Acknowledgements: Funding information: This research was supported by Countermeasures Against Chemical Threats, NIH grant AR055073, and the Parke‐Davis Endowed Chair in Pharmaceutics and Drug Delivery. Conflict of Interest Statement: The authors declare that there are no conflicts of interest.

Fig. 1. A Box-Behnken Design (BBD) of experiment was constructed to minimize nanocrystal size. Three critical factors were selected from the initial evaluation data, antisolvent-solvent ratio (A/S), drug loading, and drug-to-stabilizer ratio (D/S). For the experimental design, a BDD was selected, as prediction profilers demonstrate that power analyses of BBDs are better suited at the edges of critical factor ranges than other design types. Using JMP Pro 16, 15 runs were generated with 3 center points.

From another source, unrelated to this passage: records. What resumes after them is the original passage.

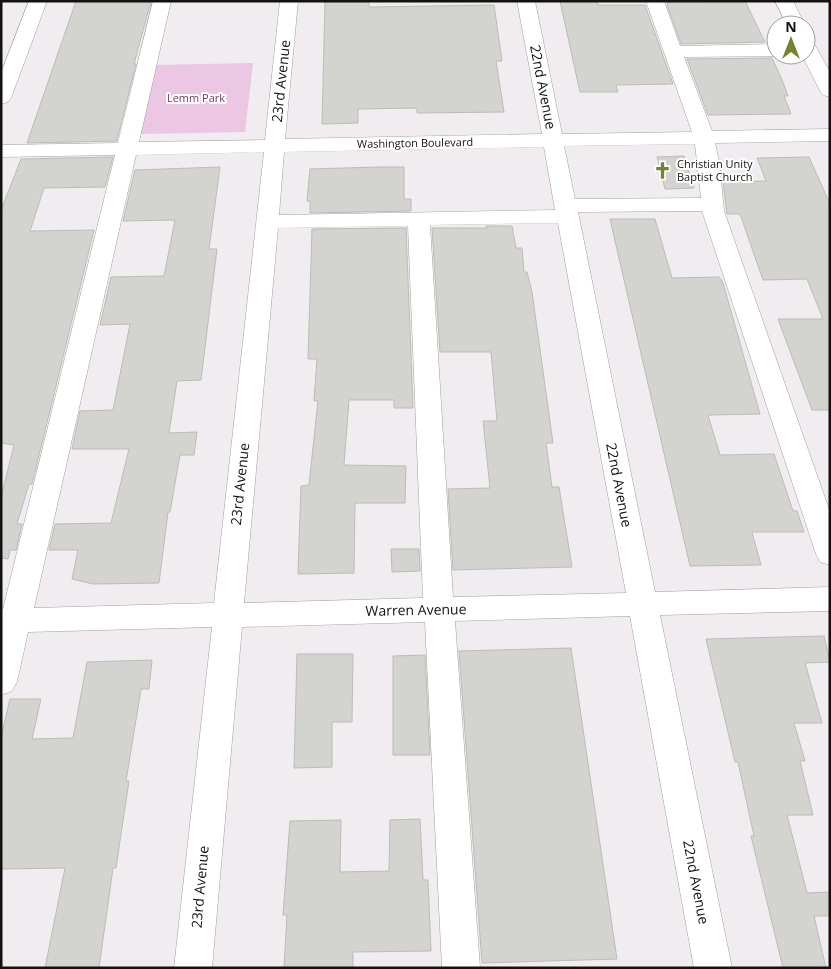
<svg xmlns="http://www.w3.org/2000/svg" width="831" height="969" font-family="'Open Sans',sans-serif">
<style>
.green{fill:#ecc7e3}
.building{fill:#d3d4cf;stroke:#bbbcb7}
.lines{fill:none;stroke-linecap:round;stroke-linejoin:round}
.minor-casing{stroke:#a39fa2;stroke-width:1}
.minor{fill:#fff;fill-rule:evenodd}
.labels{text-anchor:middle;stroke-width:4;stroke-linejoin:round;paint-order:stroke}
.far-park-label{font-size:11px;fill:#723e67;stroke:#fff}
.far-street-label{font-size:11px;fill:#131213;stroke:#fff}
.far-poi-label{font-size:11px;fill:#131213;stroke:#fff;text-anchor:start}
.street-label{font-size:14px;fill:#131213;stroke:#fff}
</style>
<rect width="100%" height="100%" fill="#f0ecef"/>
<!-- green -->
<path class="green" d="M253,63L245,132L139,134L154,65Z"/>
<!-- building -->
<g class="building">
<path d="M76,1H151L134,64H136L117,141L27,143Z"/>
<path d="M560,1H597L598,5H645L673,84L616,85L618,92H580Z"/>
<path d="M745,1L765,42L681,44L667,5L668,2Z"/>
<path d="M325,2H369V7L494,5L502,61H496L504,112L417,113V108L358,109V123L322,124Z"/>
<path d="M772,58L783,82L788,96H784L791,114L708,115L687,59Z"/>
<path d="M684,156L694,188L665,189L657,157Z"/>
<path d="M113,157L105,187L44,188L30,231L94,230L32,484H29L17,524H22L16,550H10L8,559L1,558V497L14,445L1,443V210L21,159Z"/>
<path d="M809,157L830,204V410H812L778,319H823L807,279L763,280L740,214H727L723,182L766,181L757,158Z"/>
<path d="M220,167L209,249H217L201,380L177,381L169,433L197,432L194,455H180L170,512H168L159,583L93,584L72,579L78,550H49L55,524L111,523L129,449H72L80,411L113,410L130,324L100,325L111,277L164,276L175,220L123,221L135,170Z"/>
<path d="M378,167H404V199H411V211L310,213V201H307L310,169Z"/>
<path d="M610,219H655L672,278L719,277L723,283L760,414L708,415L720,455L774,454L793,511H797L804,532H752L761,565L690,566Z"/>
<path d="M486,226H512L516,248H522L524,272H527L532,292L553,443H546L552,487H559L572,567L453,570L448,489L490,488L483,421H497L491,352H440L432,228H487Z"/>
<path d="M406,228L413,408H394V400H349L344,465L406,466L405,503H355L354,573L298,574L301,486L309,485L318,401H314L317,359H308L312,229Z"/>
<path d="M391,549H419L420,571L392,572Z"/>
<path d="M824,636L830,662L805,663L822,723H794L805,761H800L813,815H787L807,893L830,892V916H814L826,968H783L751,836H754L738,762H735L706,639Z"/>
<path d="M571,648L617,959L482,963L459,651Z"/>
<path d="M297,654H353L352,722H332V767L294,768Z"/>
<path d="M425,655L430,755H393V656Z"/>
<path d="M152,660L149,689H141L126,781H129L121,834L116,868H113L99,968H45L65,868L1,869V737L10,699H41L32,739L73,738L87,662Z"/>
<path d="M420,819L423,880H428L431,951L353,952V968H284L287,915H283L290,821L341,820L340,872L389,871L390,820Z"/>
</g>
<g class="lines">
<defs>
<g id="minor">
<path d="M29,1H47L11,98L8,102L1,104V73Z"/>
<path d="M153,1H171L139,142L265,140L280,1H298L285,139L542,134L517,1H535L562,134L692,132L646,1H664L680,46L776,44V55H778L776,56L684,57L712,131L830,129V141L715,143L719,161L724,211L830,512V565L820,562L816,554L702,211L578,212L655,592L830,587V611L660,615L732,968H694L630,616L455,621L480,968H442L425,622L242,627L212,968H174L212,627L28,632L17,682L12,691L1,695V609H3L115,155L1,157V145L118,143ZM695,144L701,198L575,199L564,146ZM544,147L555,210L279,215L284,152ZM264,152L214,603L34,608L136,155ZM558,223L626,593L453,597L430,225ZM408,226L423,598L244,603L278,228Z"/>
<path d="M775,1H793L805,25H787Z"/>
<path d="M806,38L812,40L830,72V97L823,95L820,91L802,55H806Z"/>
</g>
</defs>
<!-- minor casing -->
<use href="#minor" class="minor-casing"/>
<!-- minor -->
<use href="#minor" class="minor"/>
</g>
<!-- icons -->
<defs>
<symbol id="church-bare" viewBox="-9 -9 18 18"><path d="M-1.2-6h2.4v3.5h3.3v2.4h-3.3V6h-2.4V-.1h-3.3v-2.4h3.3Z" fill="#758230" stroke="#fff" stroke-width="2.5" paint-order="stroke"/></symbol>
</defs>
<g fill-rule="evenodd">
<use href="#church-bare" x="650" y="158" width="25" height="25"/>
</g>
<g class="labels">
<!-- far-park labels -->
<g class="far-park-label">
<text x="196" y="102">Lemm Park</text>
</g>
<!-- far-street labels -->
<g class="far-street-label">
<text transform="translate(415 143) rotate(-1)" y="4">Washington Boulevard</text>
</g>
<!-- far-poi labels -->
<g class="far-poi-label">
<text x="677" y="168">Christian Unity<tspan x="677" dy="13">Baptist Church</tspan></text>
</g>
<!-- street labels -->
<g class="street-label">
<text transform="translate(281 81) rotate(-84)" y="5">23rd Avenue</text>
<text transform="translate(543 87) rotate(79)" y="5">22nd Avenue</text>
<text transform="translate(240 484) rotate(-84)" y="5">23rd Avenue</text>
<text transform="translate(619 485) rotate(79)" y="5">22nd Avenue</text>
<text transform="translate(416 610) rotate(-1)" y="5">Warren Avenue</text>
<text transform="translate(696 882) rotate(79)" y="5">22nd Avenue</text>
<text transform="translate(200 887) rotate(-85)" y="5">23rd Avenue</text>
</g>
</g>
<!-- border -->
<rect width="831" height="969" fill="none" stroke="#131213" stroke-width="5"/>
<!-- north arrow -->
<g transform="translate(791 40)"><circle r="24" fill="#ffffff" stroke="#a1a0a1"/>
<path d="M0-4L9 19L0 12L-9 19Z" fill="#758230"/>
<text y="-8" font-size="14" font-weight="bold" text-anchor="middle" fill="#131213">N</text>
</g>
</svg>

Fig. 2. Two optimization strategies lowered the predicted drug crystal size and defect rate. By using the maximum desirability function, the defect rate for the optimized factor settings to produce nanocrystals that fall within the 10-50 nm spec limits was lowered from 42.2 to 8.1%. After running a Gaussian process script of the Monte Carlo simulation, the defect rate was further lowered to 6.5%, with the optimal settings being antisolvent/solvent ratio (A/S) of 6.2, drug loading (DL) of 2% w/w, and drug to stabilizer ratio (D/S) of 2.8.

Fig. 3. A Test Equivalence distribution analysis validates the model performance. The crystal sizes of four formulations prepared at the optimal factor settings were determined to be statistically equivalent to the predicted size, with a 95% confidence interval.